Еще более сложные соотношения в стихотворении «Я не увижу знаменитой Федры…». В начале речь идет о театре Расина, и осмысление его происходит по принципу притяжения-отталкивания. Точнее, чем более явственно говорится о разминовении во времени поэта и Расина, когда даже театральный занавес становится символом непроницаемости чужого времени, – тем с большей энергией этот театр возникает в стихотворении как несомненная реальность («Спадают с плеч классические шали, / Расплавленный страданьем крепнет голос…»).

Наиболее характерный в этом смысле пример – строчка «Как эти покрывала мне постылы». Этих слов поэт не слышит, но он произносит их именно как чужие слова, что подчеркивается пробелом. Границы, создаваемые сменой речевых субъектов, здесь отнюдь не ослаблены, а композиционно подчеркнуты. Мир Расина – другой мир, но мир поэта роднит с ним ощущение роковой и страдальческой сущности времени. Не зря следующая выделенная пробелом строчка, отвечающая только что рассмотренной в композиционном отношении:

«Я опоздал на празднество Расина». Особенность этого взаимодействия заключается в том, что занавес, отделяющий зрителя от сцены, оказывается проницаемым, поскольку последующее четверостишие живописует происходящее на сцене как реальность («Спадают с плеч классические шали…»).
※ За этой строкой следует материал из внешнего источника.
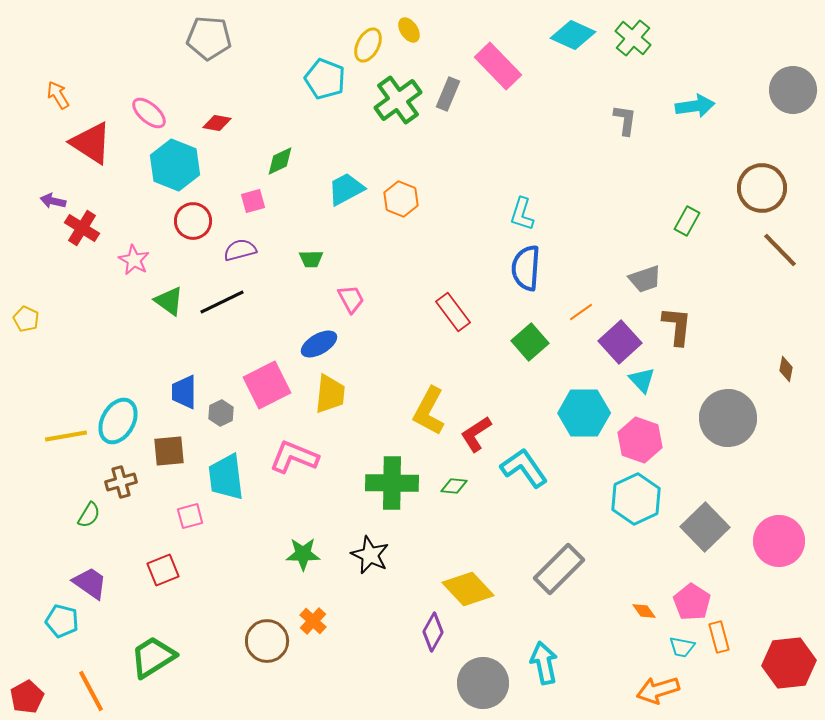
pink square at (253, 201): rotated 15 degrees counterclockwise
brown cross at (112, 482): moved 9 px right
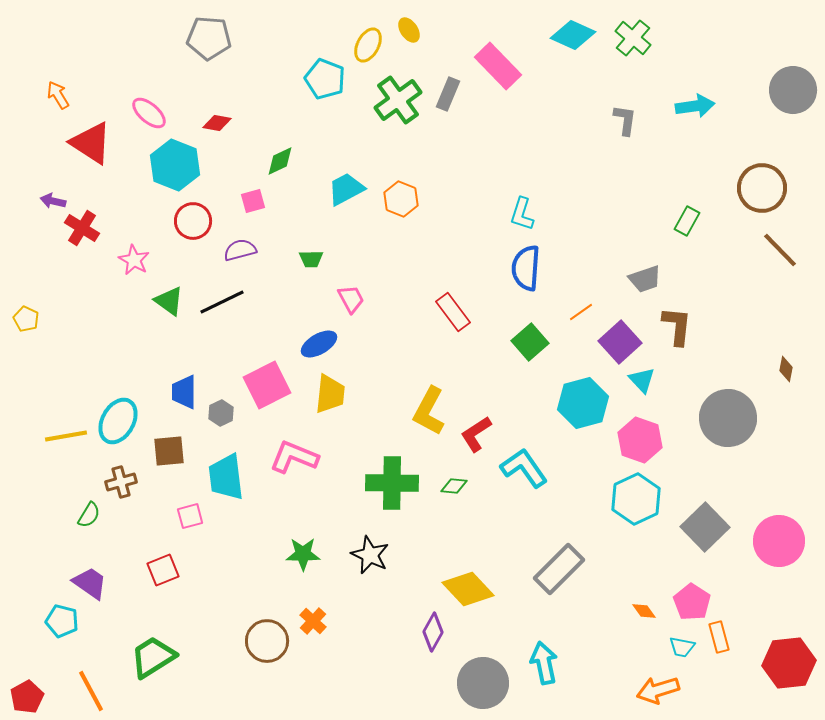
cyan hexagon at (584, 413): moved 1 px left, 10 px up; rotated 15 degrees counterclockwise
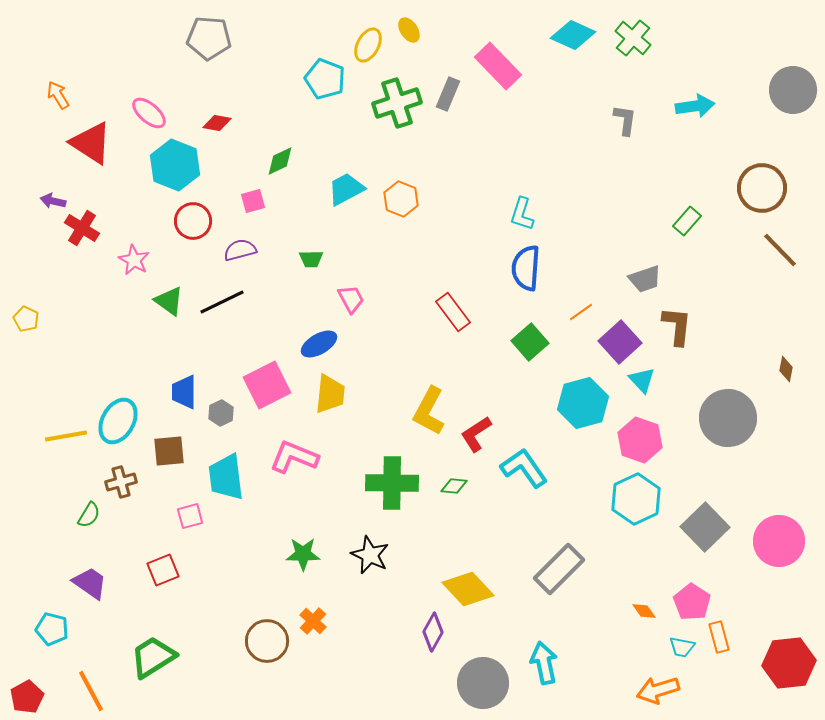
green cross at (398, 100): moved 1 px left, 3 px down; rotated 18 degrees clockwise
green rectangle at (687, 221): rotated 12 degrees clockwise
cyan pentagon at (62, 621): moved 10 px left, 8 px down
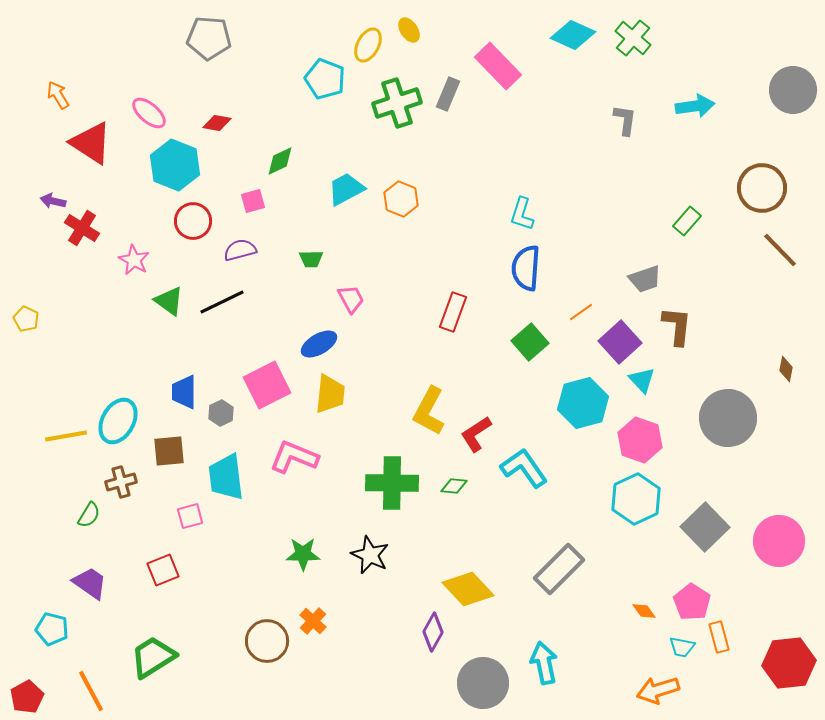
red rectangle at (453, 312): rotated 57 degrees clockwise
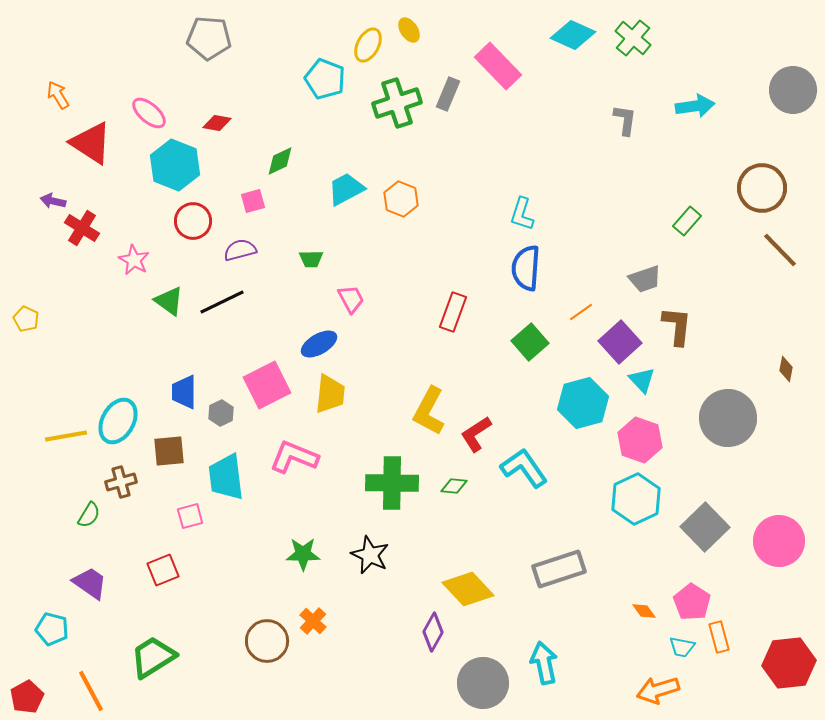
gray rectangle at (559, 569): rotated 27 degrees clockwise
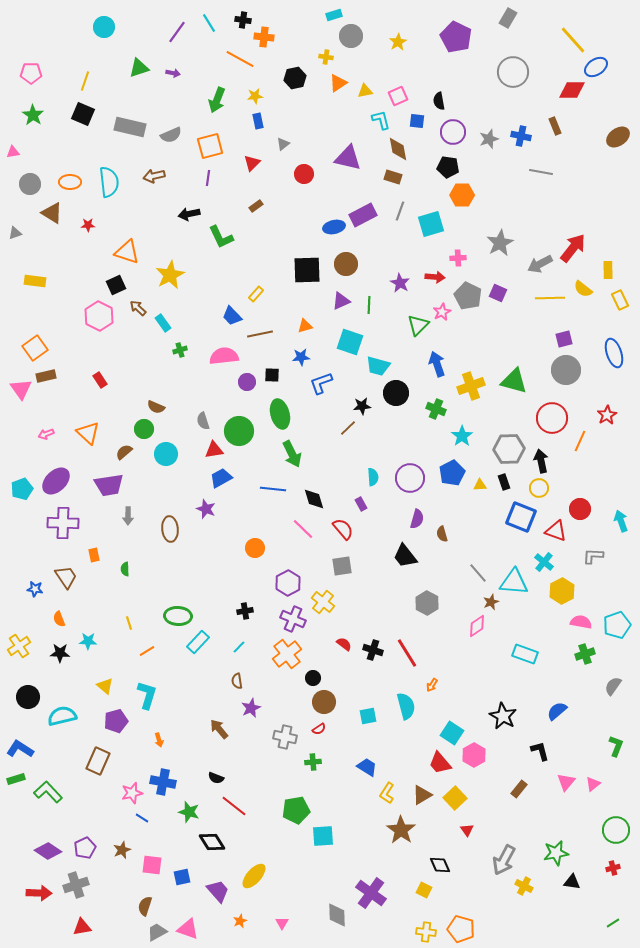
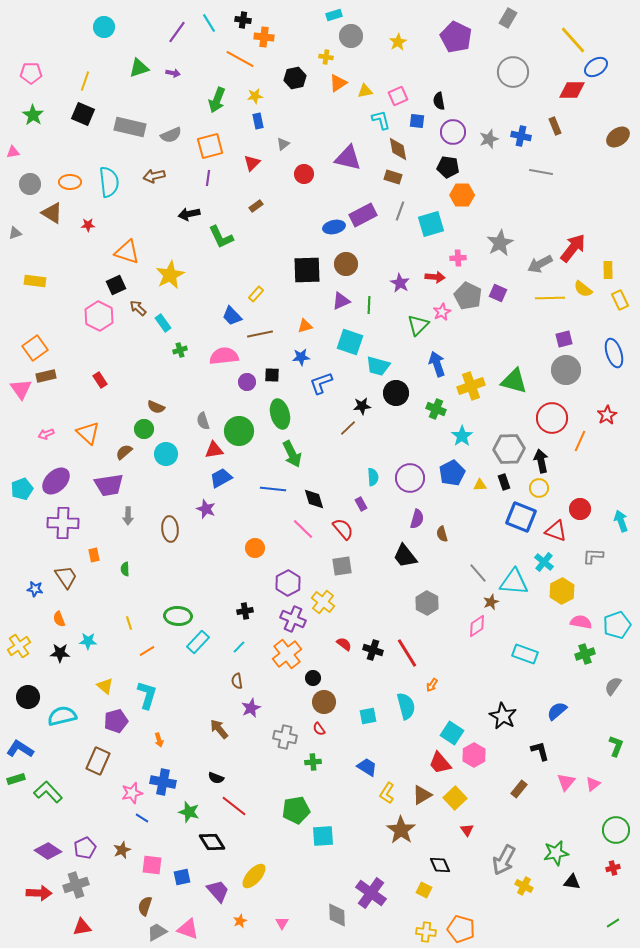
red semicircle at (319, 729): rotated 88 degrees clockwise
То есть, не поднимая театральный занавес, можно поднять завесу времени; опоздав на представление пьесы – понять сущность времени, ее породившего, и его глубинное родство с собственным временем.

Третья строфически отграниченная и потому очень весомая строчка – «Когда бы грек увидел наши игры». Она, очевидно, отсылает к «Федре» Еврипида, и таким образом возникает тройная временная перспектива: современность – классицизм – античность. С одной стороны, Мандельштам воссоздает общность разных времен. Но с другой стороны, точно так же он воссоздает и ощущение временных разрывов, ведь нельзя не заметить, что ситуация последней строки, относящаяся к античности, напоминает ситуацию начала стихотворения, связанного с современностью, и в одинаковой позиции отторжения от воссоздаваемого времени здесь находится поэт («Я не увижу…» – «Когда бы грек увидел»).

И в своем, и в давно прошедшем времени для поэта одинакова доля родственности и чуждости, и в этом смысле прошлое и будущее уравнены. Мандельштам не просто выстраивает временную перспективу, здесь действительно «время вспахано плугом», нижние пласты поднимаются вверх, верхние уходят вниз, и именно это, а не поступательное движение, представляет собой движение времени. То есть это не «бег времени», как у Ахматовой, а именно «шум времени». Не только потому, что время у Мандельштама часто связано с шумом («И раскрывается с шуршаньем / Печальный веер прошлых лет», «О временах простых и грубых / Копыта конские твердят» и др.), а потому, что время для Мандельштама – изначально ничем не разделенная стихия. Но поэт всю эту стихию выстраивает в классически стройное здание одновременно существующих эпох, перекликающихся друг с другом и именами, и поэтическими голосами в их «нераздельности и неслиянности» друг с другом и с поэтом.

В результате этих сложных взаимоотношений с чужими текстами как специфической бытийностью и со временем как раскрытием этой бытийности формируется своеобразная авторская позиция – позиция причастной вненаходимости. Она заключается в том, что поэт находится внутри каждого из воспроизводимых поэтических голосов, каждого из сопрягаемых времен, и одновременно вне каждого из них, реализуя по отношению к каждому свой творческий «избыток видения» (М.М. Бахтин).

Естественно, такая авторская стратегия характерна не только для Мандельштама, а для целого ряда авторов, выстраивающих произведения на стыке времен и культур. Следует отметить, что именно в этой ситуации авторское сознание как энергия формирующая, переосмысливающая проявляется предельно напряженно. С другой стороны, именно здесь возникает ситуация «диктата языка», о которой скажет в своей Нобелевской лекции И. Бродский. Это, конечно, еще не бартовская «смерть автора». Однако, безусловно, что статус автора также трансформируется: автор уже не единоличный творец своего произведения, а ответственный исполнитель авторской сверхзадачи, заключающейся прежде всего в установлении баланса между «языками культуры», создании новых смыслов не непосредственно, а в точках пересечения смыслов уже созданных.